I was wondering, when the CPU sends an address on the memory, is it simply selecting which parts of memory get connected to the data bus
Kinda.
A bus is a common wire or set of wires that connects multiple components.
That means anything connected to the bus (the wires that make it) will "hear" anything that anyone else does.
So a typical bus will have address lines (A0-A15, for example), data lines (D0-D7) and then control lines (e.g. RW, READY, etc.)
So the CPU would pull down some address lines to identify an address, some data lines to represent some data, and then for example, pull down RW and maybe some other control line.

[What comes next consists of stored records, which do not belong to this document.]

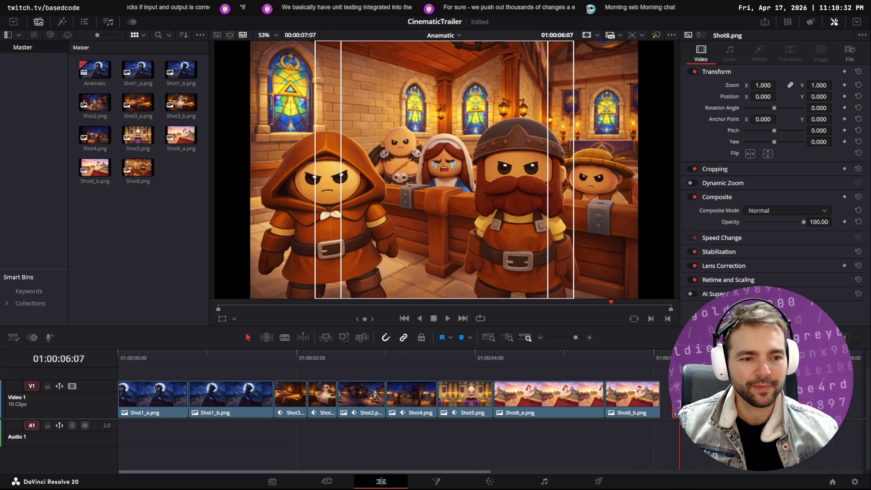
pyautogui.moveTo(679, 353)
pyautogui.mouseDown()
pyautogui.moveTo(638, 353)
pyautogui.moveTo(705, 353)
pyautogui.mouseUp()
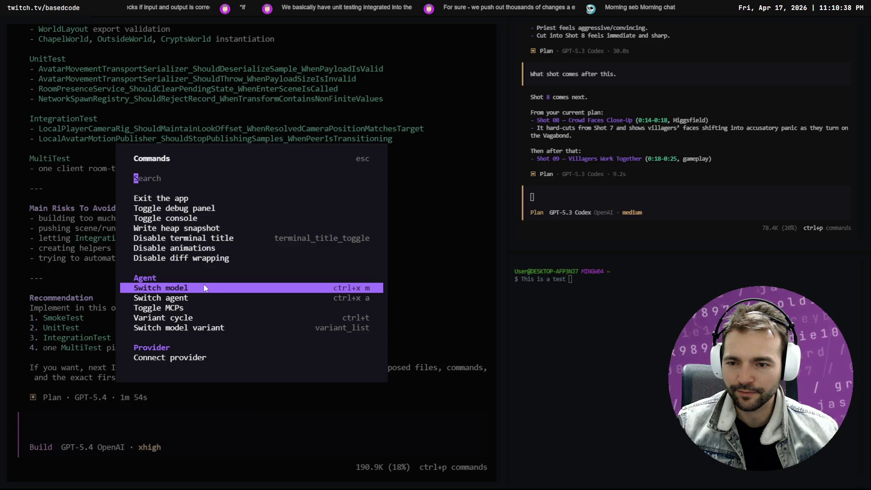
# - Cycle the Build agent's GPT-5.4 reasoning variant from xhigh around to medium and close the command list
pyautogui.click(200, 320)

It's the responsibility of other devices to listen for that address, and then take action based on the data and control lines. Two devices can respond to signals for the same address--this may be a good or bad thing depending on the system and its electrical characteristcs.
Usually you don't want everything on the bus responding to all addresses so you need things in the middle to direct the signals - like LS chips, a gate array, or other intermediary device.
If this reminds of you of old 10BaseT wired Ethernet where all computers were on 1 physical wire and things like collisions were a thing-you'd be right. So it's necessary that all devices are following a common protocol and don't cause conflicts.
This has limits for speed, that's why technologies have generally moved from the CPU not directly being connected to a bus, and from interconnections generally moving from parallel "bunch of address and data lines" to serial. For example, PCI was a bus, but PCI-E basically operates like an optimized switched Ethernet network. It's also why RAM is more or less directly connected to a memory controller built into the CPU and not on the bus. We are probably not too far from RAM being serial as well.